Nous retranscrivons ici les grande lignes d’une visioconférence de Daniel Tanuro ↗, ingénieur agronome, auteur de L’impossible capitalisme vert ↗ et membre de la Gauche anticapitaliste belge. Pour lui, la pandémie du Covid-19 est un événement historique majeur : il y aura un avant et un après à l’échelle mondiale.

Traffic aérien en Europe, comparaison mars et avril 2020
Le traffic aérien sur l’Europe le 7 mars et le 7 avril 2020.

Ce qui donne à cet événement une portée historique, ce n’est pas tant le nombre de mort·e·s, même s’il est important. Il s’agit surtout du fait que la machine capitaliste à profits est quasiment arrêtée à l’échelle mondiale. Cette crise très profonde intervient de plus dans un contexte particulier durant laquelle le capitalisme a commencé une récession en 2019 déjà. La pandémie amplifie cette récession de façon absolument extraordinaire. Un point important est que la situation actuelle déplace le focus médiatique et politique: en temps normal, on nous parle de l’abstraction de la non-vie, et désormais, on nous parle de la vie et de la mort, c’est-à-dire du vivant. Il y a là un changement très important au niveau de l’ambiance idéologique générale.

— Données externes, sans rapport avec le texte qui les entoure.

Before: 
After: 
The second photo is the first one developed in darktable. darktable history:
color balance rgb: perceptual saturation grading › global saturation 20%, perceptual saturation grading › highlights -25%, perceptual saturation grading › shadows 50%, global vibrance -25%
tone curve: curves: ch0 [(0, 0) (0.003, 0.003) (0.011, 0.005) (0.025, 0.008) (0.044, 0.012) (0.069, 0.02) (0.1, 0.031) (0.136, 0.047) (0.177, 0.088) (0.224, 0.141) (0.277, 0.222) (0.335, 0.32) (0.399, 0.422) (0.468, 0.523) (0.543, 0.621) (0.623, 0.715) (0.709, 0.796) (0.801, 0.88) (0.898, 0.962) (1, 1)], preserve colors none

Une épidémie de l’anthropocène

Cette épidémie ne constitue pas une régression vers des crises sanitaires des temps anciens; les viroses comme le SARS-CoV-2 ont pour particularité de naître dans des environnements naturels détraqués, agressés, ou dans des élevages industriels. Ce sont ce qu’on appelle des zoonoses : le virus qui vit chez des animaux saute la barrière des espèces et contamine notre espèce homo sapiens. L’origine de cette pandémie est donc nouvelle, de même que son mode de diffusion, très rapide et très rapidement mondial. La pandémie se diffuse grâce aux moyens de communication modernes, d’autant plus vite que l’humanité est regroupée dans des énormes mégapoles comme Wuhan en Chine.

Ces deux facteurs soulignent le fait que nous ne faisons pas face à une maladie archaïque, moyenâgeuse, mais qu’il s’agit au contraire d’une épidémie moderne, une épidémie de l’anthropocène.

Une crise globale

La crise du Covid-19 n’est pas uniquement une crise sanitaire. Elle fait partie en fait d’une crise écologique et sociale beaucoup plus vaste.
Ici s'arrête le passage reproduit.